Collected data
= Beginning of Section =
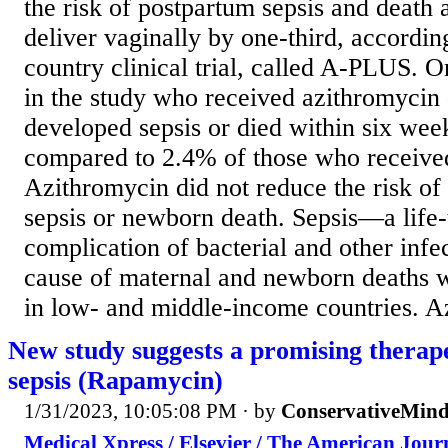
the risk of postpartum sepsis and dea
deliver vaginally by one-third, according
country clinical trial, called A-PLUS.
in the study who received azithromycin 
developed sepsis or died within six week
compared to 2.4% of those who receive
Azithromycin did not reduce the risk of 
sepsis or newborn death. Sepsis—a life-
complication of bacterial and other infe
cause of maternal and newborn deaths w
in low- and middle-income countries. Az
New study suggests a promising therape
sepsis (Rapamycin)
1/31/2023, 10:05:08 PM
· by
ConservativeMin
Medical Xpress / Elsevier / The American Jour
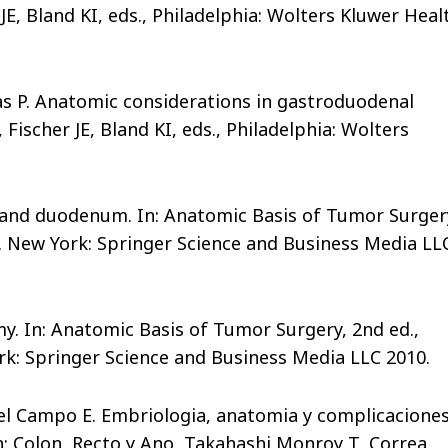
 JE, Bland KI, eds., Philadelphia: Wolters Kluwer Heal
las P. Anatomic considerations in gastroduodenal
 Fischer JE, Bland KI, eds., Philadelphia: Wolters
 and duodenum. In: Anatomic Basis of Tumor Surger
s. New York: Springer Science and Business Media LL
y. In: Anatomic Basis of Tumor Surgery, 2nd ed.,
rk: Springer Science and Business Media LLC 2010.
 del Campo E. Embriologia, anatomia y complicacione
In: Colon, Recto y Ano, Takahashi Monroy T, Correa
= End of Section =
ACTIVITY —
Lines holding "study" in the data above: copy each of them.

EXERCISE ANSWER —
in the study who received azithromycin 
New study suggests a promising therape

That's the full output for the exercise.